**Obiettivo**
Puoi ricopiare i dati seguenti, dalla riga che contiene "9100 --quiet photo.jpg" fino alla fine, rinominando "tachometer" in "rev counter" e lasciando invariato tutto il resto?

+---+

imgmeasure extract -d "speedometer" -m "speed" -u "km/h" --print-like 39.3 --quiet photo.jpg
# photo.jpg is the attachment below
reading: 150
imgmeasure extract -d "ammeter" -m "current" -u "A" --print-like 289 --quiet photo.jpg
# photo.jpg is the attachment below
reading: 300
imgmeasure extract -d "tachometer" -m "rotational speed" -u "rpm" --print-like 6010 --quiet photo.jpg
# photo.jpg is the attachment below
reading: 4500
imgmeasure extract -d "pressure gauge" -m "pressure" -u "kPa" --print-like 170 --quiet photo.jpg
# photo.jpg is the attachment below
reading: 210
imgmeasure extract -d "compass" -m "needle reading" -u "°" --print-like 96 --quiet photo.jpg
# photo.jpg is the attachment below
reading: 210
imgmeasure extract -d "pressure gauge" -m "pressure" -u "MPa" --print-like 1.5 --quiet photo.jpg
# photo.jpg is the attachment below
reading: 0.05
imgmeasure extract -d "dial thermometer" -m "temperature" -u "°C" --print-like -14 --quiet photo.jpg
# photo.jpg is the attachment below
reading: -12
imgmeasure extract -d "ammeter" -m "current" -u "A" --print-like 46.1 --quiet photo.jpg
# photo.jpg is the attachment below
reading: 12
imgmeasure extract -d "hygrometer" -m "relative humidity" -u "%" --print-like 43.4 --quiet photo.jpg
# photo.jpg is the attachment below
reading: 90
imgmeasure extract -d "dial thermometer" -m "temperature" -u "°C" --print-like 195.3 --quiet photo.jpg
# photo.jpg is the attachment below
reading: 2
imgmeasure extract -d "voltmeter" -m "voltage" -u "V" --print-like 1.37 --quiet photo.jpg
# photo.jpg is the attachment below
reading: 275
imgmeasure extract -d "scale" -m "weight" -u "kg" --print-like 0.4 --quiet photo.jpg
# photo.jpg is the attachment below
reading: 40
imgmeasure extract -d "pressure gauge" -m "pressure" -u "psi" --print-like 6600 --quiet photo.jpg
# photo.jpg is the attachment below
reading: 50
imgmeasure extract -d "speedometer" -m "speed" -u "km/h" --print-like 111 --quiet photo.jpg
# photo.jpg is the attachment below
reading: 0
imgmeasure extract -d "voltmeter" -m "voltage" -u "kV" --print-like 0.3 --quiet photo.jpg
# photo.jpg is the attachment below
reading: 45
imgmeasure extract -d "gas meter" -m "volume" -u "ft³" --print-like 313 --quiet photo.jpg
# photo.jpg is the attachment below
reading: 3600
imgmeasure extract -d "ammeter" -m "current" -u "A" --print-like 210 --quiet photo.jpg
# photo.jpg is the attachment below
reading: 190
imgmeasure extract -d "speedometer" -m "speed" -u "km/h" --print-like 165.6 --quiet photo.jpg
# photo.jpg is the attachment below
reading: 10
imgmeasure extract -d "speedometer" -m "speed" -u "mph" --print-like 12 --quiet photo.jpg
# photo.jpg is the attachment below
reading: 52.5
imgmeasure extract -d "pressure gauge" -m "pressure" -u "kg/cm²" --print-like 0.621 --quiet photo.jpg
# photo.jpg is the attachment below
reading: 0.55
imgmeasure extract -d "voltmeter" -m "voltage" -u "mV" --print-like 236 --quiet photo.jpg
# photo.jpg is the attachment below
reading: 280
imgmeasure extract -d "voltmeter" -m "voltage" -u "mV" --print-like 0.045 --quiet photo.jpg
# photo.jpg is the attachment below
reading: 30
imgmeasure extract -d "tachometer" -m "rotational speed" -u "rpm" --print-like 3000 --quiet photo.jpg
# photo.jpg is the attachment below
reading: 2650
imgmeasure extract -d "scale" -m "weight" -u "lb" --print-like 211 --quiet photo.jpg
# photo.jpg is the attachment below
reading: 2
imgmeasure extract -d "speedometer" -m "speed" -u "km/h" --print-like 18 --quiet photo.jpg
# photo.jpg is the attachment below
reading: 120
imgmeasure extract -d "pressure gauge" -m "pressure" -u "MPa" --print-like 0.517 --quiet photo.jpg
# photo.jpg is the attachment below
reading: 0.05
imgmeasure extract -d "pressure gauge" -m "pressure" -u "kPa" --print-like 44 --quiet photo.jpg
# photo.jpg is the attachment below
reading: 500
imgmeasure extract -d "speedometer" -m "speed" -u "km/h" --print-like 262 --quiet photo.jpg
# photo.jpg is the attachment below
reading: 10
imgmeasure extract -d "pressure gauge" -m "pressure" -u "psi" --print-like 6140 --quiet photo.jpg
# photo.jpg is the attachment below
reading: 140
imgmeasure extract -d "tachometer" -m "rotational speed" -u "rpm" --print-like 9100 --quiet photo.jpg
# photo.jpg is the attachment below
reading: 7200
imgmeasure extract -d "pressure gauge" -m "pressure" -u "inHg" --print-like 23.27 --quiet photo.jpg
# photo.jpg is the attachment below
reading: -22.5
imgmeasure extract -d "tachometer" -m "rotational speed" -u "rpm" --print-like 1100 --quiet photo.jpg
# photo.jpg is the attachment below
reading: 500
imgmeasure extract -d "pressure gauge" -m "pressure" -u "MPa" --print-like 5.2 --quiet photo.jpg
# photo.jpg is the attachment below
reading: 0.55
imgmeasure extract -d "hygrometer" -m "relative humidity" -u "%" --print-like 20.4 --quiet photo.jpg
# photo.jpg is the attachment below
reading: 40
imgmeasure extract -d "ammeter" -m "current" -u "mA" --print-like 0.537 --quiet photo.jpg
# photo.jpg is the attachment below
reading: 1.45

+---+

**Soluzione**
imgmeasure extract -d "rev counter" -m "rotational speed" -u "rpm" --print-like 9100 --quiet photo.jpg
# photo.jpg is the attachment below
reading: 7200
imgmeasure extract -d "pressure gauge" -m "pressure" -u "inHg" --print-like 23.27 --quiet photo.jpg
# photo.jpg is the attachment below
reading: -22.5
imgmeasure extract -d "rev counter" -m "rotational speed" -u "rpm" --print-like 1100 --quiet photo.jpg
# photo.jpg is the attachment below
reading: 500
imgmeasure extract -d "pressure gauge" -m "pressure" -u "MPa" --print-like 5.2 --quiet photo.jpg
# photo.jpg is the attachment below
reading: 0.55
imgmeasure extract -d "hygrometer" -m "relative humidity" -u "%" --print-like 20.4 --quiet photo.jpg
# photo.jpg is the attachment below
reading: 40
imgmeasure extract -d "ammeter" -m "current" -u "mA" --print-like 0.537 --quiet photo.jpg
# photo.jpg is the attachment below
reading: 1.45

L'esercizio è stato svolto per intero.